Other components include connector I/O for servo-hydraulic system, two RTDs, two pressure transducers, two digital I/O drivers (for solenoids), one analog I/O, one analog input designed specifically to support a linear transducer, one encoder connection (hall sensors, quadrature encoder, index pulse), two CAN connections, one memory token software upgrade port and one rotary selector switch. The various I/O connections are collectively identified as 40.

Diagnostics are provided which include alarms and advisories for amperage, voltage, IGBT temperature, communication failure. Power cutback is tied to IGBT temperature.

A data recording device stores power-up and advisory and alarm counter, IGBT and PCB temperature, voltage and motor output amps and can be used for diagnosis and review of warranty returns.

Demagnetized motor detection is a key feature as this condition is difficult to trouble-shoot. The problem is often confused as an issue with the chemical or hydraulic pumps.

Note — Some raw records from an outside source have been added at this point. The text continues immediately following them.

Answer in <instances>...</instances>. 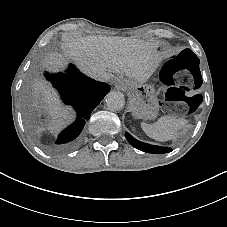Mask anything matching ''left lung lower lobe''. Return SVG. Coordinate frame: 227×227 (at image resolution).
<instances>
[{
    "mask_svg": "<svg viewBox=\"0 0 227 227\" xmlns=\"http://www.w3.org/2000/svg\"><path fill=\"white\" fill-rule=\"evenodd\" d=\"M125 136L133 147H135L141 151L147 152V153L164 154V153H168V152L172 151V149L170 147H161V146H155V145L142 143V142L136 140L135 138H133L129 133H126Z\"/></svg>",
    "mask_w": 227,
    "mask_h": 227,
    "instance_id": "0a47b994",
    "label": "left lung lower lobe"
}]
</instances>
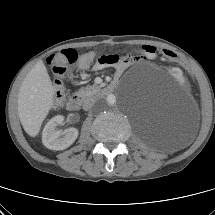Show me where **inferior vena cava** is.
Masks as SVG:
<instances>
[{"instance_id": "602c4592", "label": "inferior vena cava", "mask_w": 215, "mask_h": 215, "mask_svg": "<svg viewBox=\"0 0 215 215\" xmlns=\"http://www.w3.org/2000/svg\"><path fill=\"white\" fill-rule=\"evenodd\" d=\"M96 104V101L94 99L86 100L83 104V108L85 110H88L92 108Z\"/></svg>"}]
</instances>
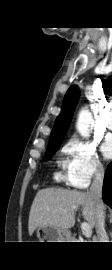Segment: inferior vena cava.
<instances>
[{
  "mask_svg": "<svg viewBox=\"0 0 112 270\" xmlns=\"http://www.w3.org/2000/svg\"><path fill=\"white\" fill-rule=\"evenodd\" d=\"M104 179V169L101 165H97L93 182L90 187L89 194L92 196L96 204V222L95 229L98 236V242H108V236L104 227V205L102 201V187Z\"/></svg>",
  "mask_w": 112,
  "mask_h": 270,
  "instance_id": "inferior-vena-cava-1",
  "label": "inferior vena cava"
}]
</instances>
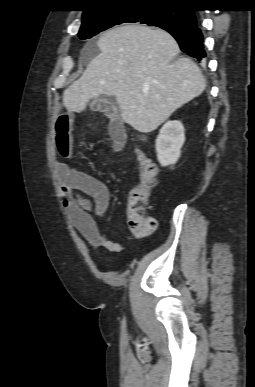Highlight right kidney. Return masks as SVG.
Wrapping results in <instances>:
<instances>
[{
  "label": "right kidney",
  "mask_w": 255,
  "mask_h": 387,
  "mask_svg": "<svg viewBox=\"0 0 255 387\" xmlns=\"http://www.w3.org/2000/svg\"><path fill=\"white\" fill-rule=\"evenodd\" d=\"M185 142L184 126L180 121H168L156 139L157 159L162 167L174 165Z\"/></svg>",
  "instance_id": "1"
}]
</instances>
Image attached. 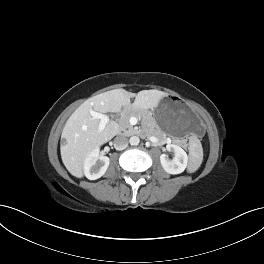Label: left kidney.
<instances>
[{
    "instance_id": "5707ae66",
    "label": "left kidney",
    "mask_w": 264,
    "mask_h": 264,
    "mask_svg": "<svg viewBox=\"0 0 264 264\" xmlns=\"http://www.w3.org/2000/svg\"><path fill=\"white\" fill-rule=\"evenodd\" d=\"M166 149L174 153L173 159L166 154H161L160 162L163 169L169 174H180L188 165V156L186 152L176 144H167Z\"/></svg>"
}]
</instances>
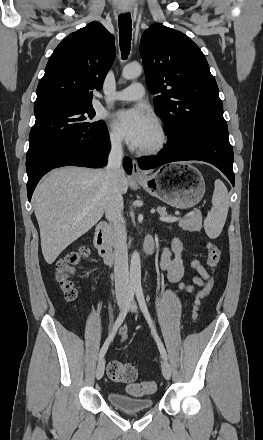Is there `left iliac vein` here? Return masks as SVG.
Instances as JSON below:
<instances>
[{
	"instance_id": "4c4485c4",
	"label": "left iliac vein",
	"mask_w": 263,
	"mask_h": 440,
	"mask_svg": "<svg viewBox=\"0 0 263 440\" xmlns=\"http://www.w3.org/2000/svg\"><path fill=\"white\" fill-rule=\"evenodd\" d=\"M136 308H137L136 303H133L132 307H131V311L135 312ZM161 369H162V373H163V376L165 377V379L169 380L170 377H171V367H170V364L168 363V361L166 359H164L162 361Z\"/></svg>"
}]
</instances>
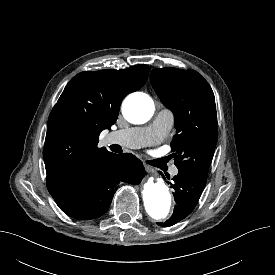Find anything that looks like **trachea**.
Masks as SVG:
<instances>
[{"label": "trachea", "mask_w": 275, "mask_h": 275, "mask_svg": "<svg viewBox=\"0 0 275 275\" xmlns=\"http://www.w3.org/2000/svg\"><path fill=\"white\" fill-rule=\"evenodd\" d=\"M147 163H148V164H151V161H148Z\"/></svg>", "instance_id": "1"}]
</instances>
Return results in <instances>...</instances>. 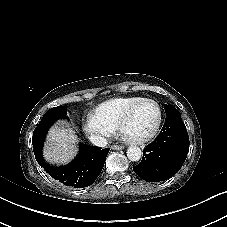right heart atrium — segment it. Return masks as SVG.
<instances>
[{
  "instance_id": "1",
  "label": "right heart atrium",
  "mask_w": 227,
  "mask_h": 227,
  "mask_svg": "<svg viewBox=\"0 0 227 227\" xmlns=\"http://www.w3.org/2000/svg\"><path fill=\"white\" fill-rule=\"evenodd\" d=\"M87 139L93 144H99L111 135V130L99 127L94 123H90L84 128Z\"/></svg>"
}]
</instances>
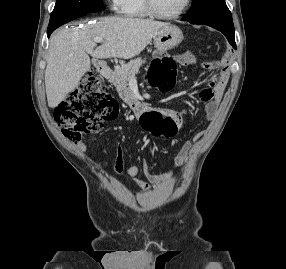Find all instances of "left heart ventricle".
Returning <instances> with one entry per match:
<instances>
[{"mask_svg":"<svg viewBox=\"0 0 286 269\" xmlns=\"http://www.w3.org/2000/svg\"><path fill=\"white\" fill-rule=\"evenodd\" d=\"M156 9L162 14H172L178 11L185 0H153Z\"/></svg>","mask_w":286,"mask_h":269,"instance_id":"obj_1","label":"left heart ventricle"}]
</instances>
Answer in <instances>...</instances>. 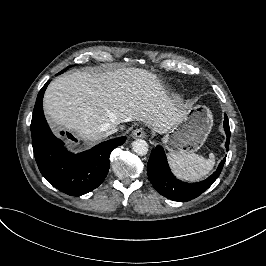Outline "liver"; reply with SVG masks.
<instances>
[{
	"mask_svg": "<svg viewBox=\"0 0 266 266\" xmlns=\"http://www.w3.org/2000/svg\"><path fill=\"white\" fill-rule=\"evenodd\" d=\"M43 108L49 122L93 143L105 138L106 130L131 121L164 134L187 114L156 74L124 65L56 78L45 91Z\"/></svg>",
	"mask_w": 266,
	"mask_h": 266,
	"instance_id": "obj_1",
	"label": "liver"
}]
</instances>
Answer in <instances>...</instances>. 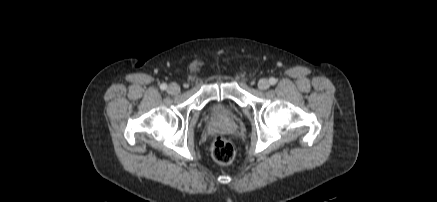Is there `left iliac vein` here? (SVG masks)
I'll return each instance as SVG.
<instances>
[{"instance_id":"4c4485c4","label":"left iliac vein","mask_w":437,"mask_h":202,"mask_svg":"<svg viewBox=\"0 0 437 202\" xmlns=\"http://www.w3.org/2000/svg\"><path fill=\"white\" fill-rule=\"evenodd\" d=\"M269 87H270V83H269V81H268L267 79L263 78V79H260V80H259V82H258V88H259L260 90H266V89H268Z\"/></svg>"}]
</instances>
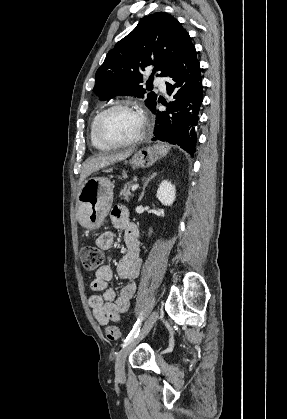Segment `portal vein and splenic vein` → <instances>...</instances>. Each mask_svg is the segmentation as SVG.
Segmentation results:
<instances>
[{
  "mask_svg": "<svg viewBox=\"0 0 287 419\" xmlns=\"http://www.w3.org/2000/svg\"><path fill=\"white\" fill-rule=\"evenodd\" d=\"M139 187V184H135V185H133V187H132V191H135V190H137V188Z\"/></svg>",
  "mask_w": 287,
  "mask_h": 419,
  "instance_id": "1",
  "label": "portal vein and splenic vein"
}]
</instances>
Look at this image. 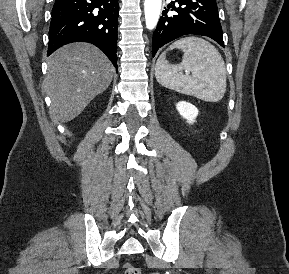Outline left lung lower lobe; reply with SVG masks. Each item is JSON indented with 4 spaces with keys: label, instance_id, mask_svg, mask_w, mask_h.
Returning <instances> with one entry per match:
<instances>
[{
    "label": "left lung lower lobe",
    "instance_id": "0a47b994",
    "mask_svg": "<svg viewBox=\"0 0 289 274\" xmlns=\"http://www.w3.org/2000/svg\"><path fill=\"white\" fill-rule=\"evenodd\" d=\"M188 34L210 37L224 47L216 0L171 1L153 33V57L166 43Z\"/></svg>",
    "mask_w": 289,
    "mask_h": 274
}]
</instances>
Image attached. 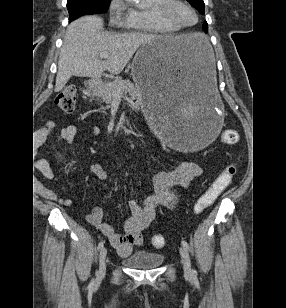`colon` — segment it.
I'll use <instances>...</instances> for the list:
<instances>
[{
  "label": "colon",
  "instance_id": "1",
  "mask_svg": "<svg viewBox=\"0 0 286 308\" xmlns=\"http://www.w3.org/2000/svg\"><path fill=\"white\" fill-rule=\"evenodd\" d=\"M76 101L77 88L75 86H68L55 96L54 104L63 112L69 113L75 109ZM239 138V133L234 129H226L221 134L222 141L227 145H236L239 142ZM236 173V162H231L225 166L196 201L194 205L195 213H201L205 208L213 204L220 194L232 183ZM152 245L156 248L164 247V237L162 235H154L152 237Z\"/></svg>",
  "mask_w": 286,
  "mask_h": 308
}]
</instances>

IGBT temperature monitoring and power cutback provides for maximum IGBT life. Operating outside of the temp spec has a huge impact on IGBT life. The cutback drops system performance, rather than simply shutting down the system.

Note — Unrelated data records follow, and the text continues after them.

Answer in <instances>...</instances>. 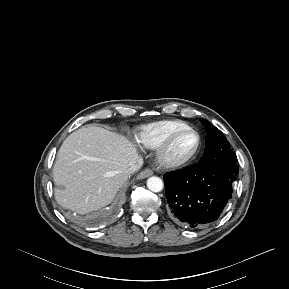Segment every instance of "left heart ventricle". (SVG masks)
I'll list each match as a JSON object with an SVG mask.
<instances>
[{"instance_id": "1", "label": "left heart ventricle", "mask_w": 289, "mask_h": 289, "mask_svg": "<svg viewBox=\"0 0 289 289\" xmlns=\"http://www.w3.org/2000/svg\"><path fill=\"white\" fill-rule=\"evenodd\" d=\"M197 143V138L192 133H187L179 137L171 149L174 157H183L193 151Z\"/></svg>"}]
</instances>
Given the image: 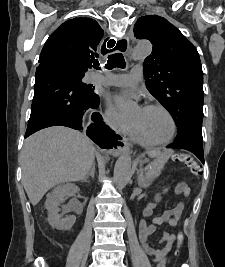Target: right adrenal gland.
Here are the masks:
<instances>
[{
    "label": "right adrenal gland",
    "mask_w": 225,
    "mask_h": 267,
    "mask_svg": "<svg viewBox=\"0 0 225 267\" xmlns=\"http://www.w3.org/2000/svg\"><path fill=\"white\" fill-rule=\"evenodd\" d=\"M94 176H95V163L92 165L89 173L86 174V176L83 179V181L86 182L89 177L94 178Z\"/></svg>",
    "instance_id": "obj_1"
}]
</instances>
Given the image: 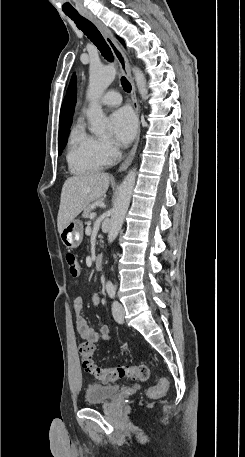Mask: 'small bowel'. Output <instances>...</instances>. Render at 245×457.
<instances>
[{
  "instance_id": "c3829d8e",
  "label": "small bowel",
  "mask_w": 245,
  "mask_h": 457,
  "mask_svg": "<svg viewBox=\"0 0 245 457\" xmlns=\"http://www.w3.org/2000/svg\"><path fill=\"white\" fill-rule=\"evenodd\" d=\"M92 301L95 305L99 303V296L97 293L92 296ZM73 308L76 313L77 331L81 338L92 343L100 340L107 341L110 339V328L108 326L104 325L97 331L89 325L84 317L81 316L83 308V299L81 297L74 299Z\"/></svg>"
}]
</instances>
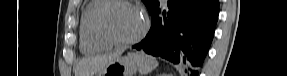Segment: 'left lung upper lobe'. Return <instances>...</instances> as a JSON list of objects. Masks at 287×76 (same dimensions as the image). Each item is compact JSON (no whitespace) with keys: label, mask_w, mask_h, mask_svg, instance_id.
<instances>
[{"label":"left lung upper lobe","mask_w":287,"mask_h":76,"mask_svg":"<svg viewBox=\"0 0 287 76\" xmlns=\"http://www.w3.org/2000/svg\"><path fill=\"white\" fill-rule=\"evenodd\" d=\"M144 4L146 5L149 12L153 9L155 5H157L159 2L158 0H142Z\"/></svg>","instance_id":"5c2ea615"}]
</instances>
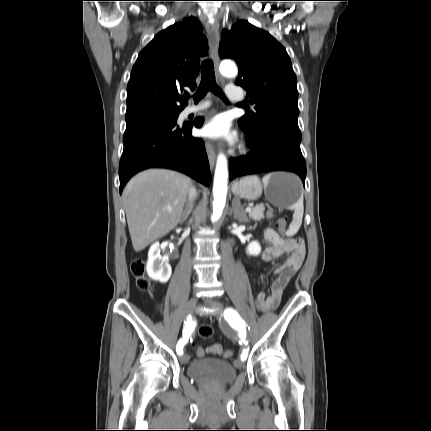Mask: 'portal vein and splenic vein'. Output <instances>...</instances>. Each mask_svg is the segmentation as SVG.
<instances>
[{"mask_svg":"<svg viewBox=\"0 0 431 431\" xmlns=\"http://www.w3.org/2000/svg\"><path fill=\"white\" fill-rule=\"evenodd\" d=\"M252 210L251 207L246 208V212H250ZM168 212H172V208L167 209Z\"/></svg>","mask_w":431,"mask_h":431,"instance_id":"18ae733b","label":"portal vein and splenic vein"}]
</instances>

A temperature isolation “chimney” 42 around the custom inductor 36 keeps heat away from capacitors 22.

The enclosure 32 design maximizes capacitor count, including polyoxymethylene sheets 44 inside the cover 24 which allow the capacitors 22 to touch the cover 24 without damaging them during high vibration testing.

A token port area 46 is isolated with a foam block 48 that prohibits access to high voltage areas of the motor control and prevents loss of the token if dropped.

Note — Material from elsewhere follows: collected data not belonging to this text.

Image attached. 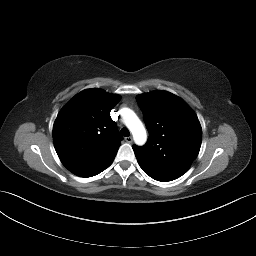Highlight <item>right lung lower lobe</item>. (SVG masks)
Masks as SVG:
<instances>
[{
  "label": "right lung lower lobe",
  "instance_id": "98d812e1",
  "mask_svg": "<svg viewBox=\"0 0 256 256\" xmlns=\"http://www.w3.org/2000/svg\"><path fill=\"white\" fill-rule=\"evenodd\" d=\"M110 164H111V162L108 163V164H105V165H103V166H100V167H98V168L84 171V172L79 173V174H77V175H78V176H81V177H91V176L97 175V174H99L100 172H102L103 170H105L108 166H110Z\"/></svg>",
  "mask_w": 256,
  "mask_h": 256
}]
</instances>
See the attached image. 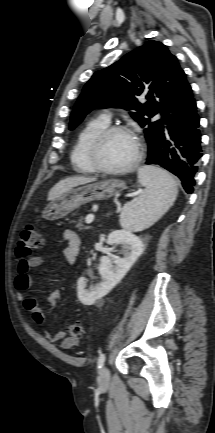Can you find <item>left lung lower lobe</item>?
<instances>
[{"instance_id": "0a47b994", "label": "left lung lower lobe", "mask_w": 215, "mask_h": 433, "mask_svg": "<svg viewBox=\"0 0 215 433\" xmlns=\"http://www.w3.org/2000/svg\"><path fill=\"white\" fill-rule=\"evenodd\" d=\"M162 117L167 130L162 126L146 164L167 169L179 177L185 191L191 194L202 149L196 101L186 79L170 98Z\"/></svg>"}]
</instances>
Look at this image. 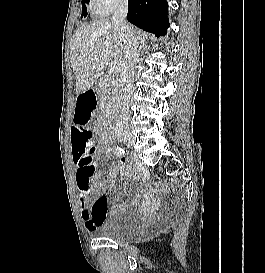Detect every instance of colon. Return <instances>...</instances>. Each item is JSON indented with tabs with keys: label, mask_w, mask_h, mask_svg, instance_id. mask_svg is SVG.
I'll use <instances>...</instances> for the list:
<instances>
[{
	"label": "colon",
	"mask_w": 265,
	"mask_h": 273,
	"mask_svg": "<svg viewBox=\"0 0 265 273\" xmlns=\"http://www.w3.org/2000/svg\"><path fill=\"white\" fill-rule=\"evenodd\" d=\"M78 124H86V123H78ZM81 137L91 143V146L89 148V152L91 153V156H92L93 152L95 151V145H94L92 133L88 130H83L81 133ZM90 162H93L92 157H90ZM94 208L96 211H98L99 203H96L94 205Z\"/></svg>",
	"instance_id": "obj_1"
}]
</instances>
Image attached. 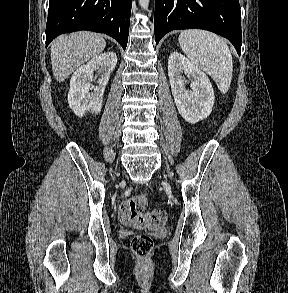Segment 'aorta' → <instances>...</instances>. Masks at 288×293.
<instances>
[{
    "mask_svg": "<svg viewBox=\"0 0 288 293\" xmlns=\"http://www.w3.org/2000/svg\"><path fill=\"white\" fill-rule=\"evenodd\" d=\"M149 1L150 0H139V4L140 6L145 10L148 8L149 6Z\"/></svg>",
    "mask_w": 288,
    "mask_h": 293,
    "instance_id": "aorta-1",
    "label": "aorta"
}]
</instances>
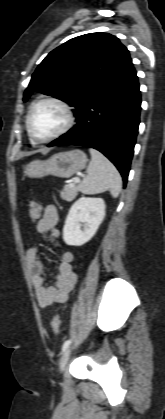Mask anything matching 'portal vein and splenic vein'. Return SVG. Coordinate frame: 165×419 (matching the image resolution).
Returning <instances> with one entry per match:
<instances>
[{"instance_id":"portal-vein-and-splenic-vein-1","label":"portal vein and splenic vein","mask_w":165,"mask_h":419,"mask_svg":"<svg viewBox=\"0 0 165 419\" xmlns=\"http://www.w3.org/2000/svg\"><path fill=\"white\" fill-rule=\"evenodd\" d=\"M74 183H78V182H80V178H78V177H76V178H74V181H73ZM72 184V183H71Z\"/></svg>"}]
</instances>
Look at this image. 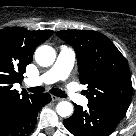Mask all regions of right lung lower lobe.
I'll use <instances>...</instances> for the list:
<instances>
[{
	"instance_id": "obj_1",
	"label": "right lung lower lobe",
	"mask_w": 136,
	"mask_h": 136,
	"mask_svg": "<svg viewBox=\"0 0 136 136\" xmlns=\"http://www.w3.org/2000/svg\"><path fill=\"white\" fill-rule=\"evenodd\" d=\"M51 101L48 93L32 95L17 110L0 118V136H26L37 121L41 107Z\"/></svg>"
}]
</instances>
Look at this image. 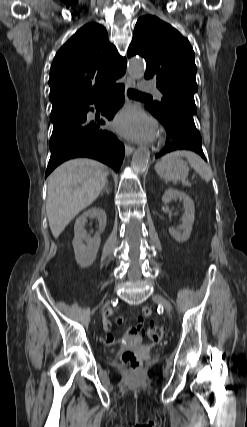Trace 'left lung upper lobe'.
Here are the masks:
<instances>
[{"instance_id": "obj_1", "label": "left lung upper lobe", "mask_w": 247, "mask_h": 427, "mask_svg": "<svg viewBox=\"0 0 247 427\" xmlns=\"http://www.w3.org/2000/svg\"><path fill=\"white\" fill-rule=\"evenodd\" d=\"M127 55L142 56L147 64L145 79L157 81L162 101L146 104L155 115L163 116L173 110L196 114L197 68L188 39L159 18L143 16L135 25Z\"/></svg>"}]
</instances>
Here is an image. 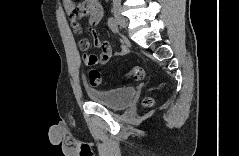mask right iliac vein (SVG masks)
I'll return each instance as SVG.
<instances>
[{"label":"right iliac vein","mask_w":239,"mask_h":156,"mask_svg":"<svg viewBox=\"0 0 239 156\" xmlns=\"http://www.w3.org/2000/svg\"><path fill=\"white\" fill-rule=\"evenodd\" d=\"M115 20L117 23L120 25L121 28H126V22L125 18L121 14V9L120 8H115L113 11Z\"/></svg>","instance_id":"63e3f726"}]
</instances>
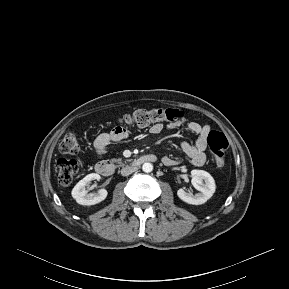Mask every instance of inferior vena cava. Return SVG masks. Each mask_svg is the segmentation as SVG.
I'll return each mask as SVG.
<instances>
[{"instance_id":"obj_1","label":"inferior vena cava","mask_w":289,"mask_h":289,"mask_svg":"<svg viewBox=\"0 0 289 289\" xmlns=\"http://www.w3.org/2000/svg\"><path fill=\"white\" fill-rule=\"evenodd\" d=\"M136 170H137V167L127 166V167L122 168L121 175L122 176H128V175L132 174L133 172H135Z\"/></svg>"}]
</instances>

LEDs 50 are provided for diagnostic purposes and are provided with tubes 52 to transmit the light therefrom to the surface of cover 24. An isolating foam pad 54 prevents light from bleeding between the LEDs 50 and their respective tubes 52.

Soft start limits the current into the capacitors, charging them slowly before allowing the relays to close which maximizes life of components.

It is contemplated that various changes and modifications may be made to the motor control module without departing from the spirit and scope of the invention as defined by the following claims.

Claims

1. A motor control module for controlling a DC brushless motor, said module comprising:

a power conditioning module;

a top motor control I/O board;

a middle microprocessor PWM board; and

a bottom power driver board.

2. The motor control module of claim 1 wherein said top board further comprises a network/bus processor and network/bus common circuitry.

3. The motor control module of claim 1 wherein said bottom board further comprises an IGBT module.

4. The motor control module of claim 1 wherein said power conditioning module 12 further comprises DC bus capacitors and an inductor.

5. The motor control module of claim 4 wherein said power conditioning module 12 further comprises a chimney around said inductor.